THE DOORS OF PERCEPTION: THE PAINTINGS OF JOHN HOYLAND

John Hoyland


John Hoyland has been called ‘Europe’s answer to Mark Rothko’ – and his fellow artist Damien Hirst said that he is ‘by far the most important British abstract painter’.

Born in 1934 in the Northern city of Sheffield, Hoyland, like all artists, is rooted and routed. He is rooted in the post-war English world of class and culture; and he is also routed in terms of his wider imaginative loyalties. In his early works, Rothko and other American abstractionists may have been important. But the most cursory glance at his library of books, not to mention his art, shows that his commitments were much more wide ranging – including to European artists such as Matisse and Miró.

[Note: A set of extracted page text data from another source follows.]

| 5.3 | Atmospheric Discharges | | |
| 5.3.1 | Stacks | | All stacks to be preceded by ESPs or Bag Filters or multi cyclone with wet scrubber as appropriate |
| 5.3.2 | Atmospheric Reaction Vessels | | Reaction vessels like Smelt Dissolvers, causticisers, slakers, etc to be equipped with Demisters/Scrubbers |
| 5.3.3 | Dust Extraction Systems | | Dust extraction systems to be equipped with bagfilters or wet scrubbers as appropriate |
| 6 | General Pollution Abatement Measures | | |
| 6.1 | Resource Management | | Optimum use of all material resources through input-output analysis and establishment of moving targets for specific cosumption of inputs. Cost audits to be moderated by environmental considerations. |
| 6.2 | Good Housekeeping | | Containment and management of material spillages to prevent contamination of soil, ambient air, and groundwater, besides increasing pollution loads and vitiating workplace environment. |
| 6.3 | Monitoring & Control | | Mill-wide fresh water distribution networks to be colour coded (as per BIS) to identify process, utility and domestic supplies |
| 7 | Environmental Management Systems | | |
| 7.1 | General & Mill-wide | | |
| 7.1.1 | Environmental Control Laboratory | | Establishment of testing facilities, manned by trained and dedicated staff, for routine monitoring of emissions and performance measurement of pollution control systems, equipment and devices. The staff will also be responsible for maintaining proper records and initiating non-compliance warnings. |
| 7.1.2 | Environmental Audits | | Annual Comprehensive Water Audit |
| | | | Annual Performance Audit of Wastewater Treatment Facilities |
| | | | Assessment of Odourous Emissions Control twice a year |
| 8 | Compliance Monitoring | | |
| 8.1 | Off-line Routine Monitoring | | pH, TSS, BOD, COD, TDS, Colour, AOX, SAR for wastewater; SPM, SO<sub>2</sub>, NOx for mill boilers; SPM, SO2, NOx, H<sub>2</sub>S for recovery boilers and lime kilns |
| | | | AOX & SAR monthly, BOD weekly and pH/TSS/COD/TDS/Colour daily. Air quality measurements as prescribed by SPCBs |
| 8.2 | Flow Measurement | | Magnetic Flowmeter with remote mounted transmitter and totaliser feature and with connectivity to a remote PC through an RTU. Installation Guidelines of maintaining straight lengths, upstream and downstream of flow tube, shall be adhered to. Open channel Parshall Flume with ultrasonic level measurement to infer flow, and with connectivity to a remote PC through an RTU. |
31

His loyalties stretched even further – he is on record as saying that he didn’t think that European cultures were superior to any others; and his library has many books on Chinese and Japanese painting, on poetry from Asia – and on Zen. The ‘emptiness’ of his 60s work, the calligraphic work of the 90s, the deployment of geometric shapes, which in Asian cultures have cosmological significance – these are just a few of the signs that Hoyland is much more complex than the usual talk of his transatlantic connections with American art would suggest.


The title of this exhibition is The Doors of Perception, taken from ‘The Marriage of Heaven and Hell’, the great poem by the English poet and artist William Blake. As Blake phrases it: ‘if the doors of perception were cleansed, everything would appear to man as it is, Infinite. For man has closed himself up, till he sees all things thro’ narrow chinks of his cavern’.

Hoyland may have been a restless artist, reinventing himself regularly, but he was unafraid to talk about the importance of ‘spirituality’ in painting. The six rooms of this exhibition are staged so we see him looking ‘upwards’ but also ‘downwards’, sometimes literally (see ‘Sea Games’ and ‘Snake, Moon and Suns’), sometimes metaphorically. In The Doors of Perception, we see him wrestling with spiritual longings and desires of the body, of the profane and the spiritual.

These may be paintings made by an English artist but one who defiantly understood that he needed to do more than conjugate the inherited resources of Europe and the US to ‘cleanse his vision’.